Among the most majestic marine life that has been recorded throughout evolutionary history is the leafy sea dragon. Located in the southern regions of Australia, the animals are among the rare species that adapted the ability of natural camouflage.
What is the Leafy Sea Dragon?
The leafy sea dragon is also called 'leafies' by the locals of Melbourne and Adelaide. The marine creature is known as the Phycodurus eques, and belongs to the genus that includes other types of sea dragons, seahorses, and pipefishes. The name of the species was inspired by the leafy sea dragon's own anatomical structure. Its body includes leaf-life features that span across its entire prawn-like physique. The collective design of the leafy sea dragon's form gives the animal the capability to exhibit camouflage. The sea dragon is fond of hiding itself in most of the seaweeds and kelps found in the depth of oceanic bodies.

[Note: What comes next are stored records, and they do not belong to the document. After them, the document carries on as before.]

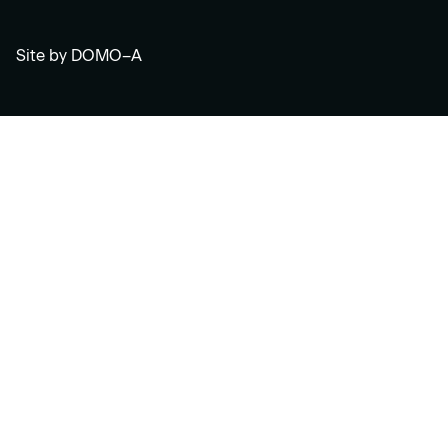
Site by
DOMO–A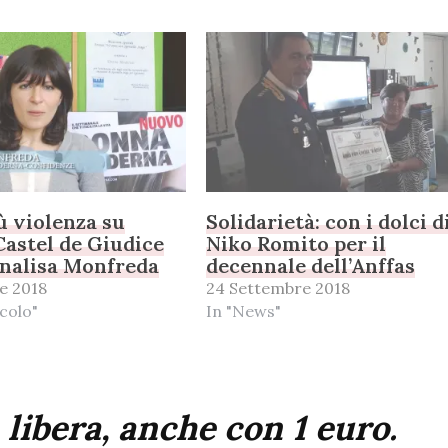
ù violenza su
Solidarietà: con i dolci d
Castel de Giudice
Niko Romito per il
nnalisa Monfreda
decennale dell’Anffas
e 2018
24 Settembre 2018
colo"
In "News"
 libera, anche con 1 euro.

The leafy sea dragon's diest is also comparable to the normal eating routine of most fishes and other marine life. Their main source of sustenance is the tiny planktons and crustaceans that are smaller from their size. By eating their underwater meals regularly, the leafy sea dragons could grow up to 30.5 centimeters in length.
The South Australian leafies move in a unique way. They use propulsion techniques to displace themselves from one place to another. Their transparent dorsal and tail fins are the most essential parts compared to the colorful parts. They need these see-through structures to perform their wanted movements. They also use these transparent parts to move their whole bodies and back and forth, mimicking the pattern of seaweeds for hiding purposes.
Leafy Sea Dragons in Evolution
The camouflage of the leafy sea dragons is outstanding in terms of defense mechanisms. In a recent study, some leafies were observed to maintain their stationary form in a span of 68 hours. The body they have are also covered with bony plates and spike features that could protect them in case that their stillness underwater is attempted to be disturbed by prey or other marine animals. The findings from National Geographic, however, suggest that there are no creatures interested in hunting them. This led the expert to theorize that the leafy sea dragons may have beat the evolutionary prey cycle, or that they have outlived a species that we're unable to reach the modern-day biodiversity.
Both the male and female leafy sea dragons are found 160 feet underwater. In their deep habitat, the leafies conduct their breeding procedures, with the male population responsible for nurturing eggs and young leafies.
The leafy sea dragons' unique features are enough for aquatic collectors to poach them, leading to a decrease in their average population. In addition, the pollution that washes into their habitats brings a problematic risk to their natural activities. Fortunately, the sea dragons are not yet listed as endangered species, with International Union for Conservation of Nature or IUCN tagging the leafies as species of least concern. The comprehensive observation and analysis on leafy sea dragons were previously published in the Journal of Fish Biology, titled "Patterns of movement and habitat use by leafy seadragons tracked ultrasonically."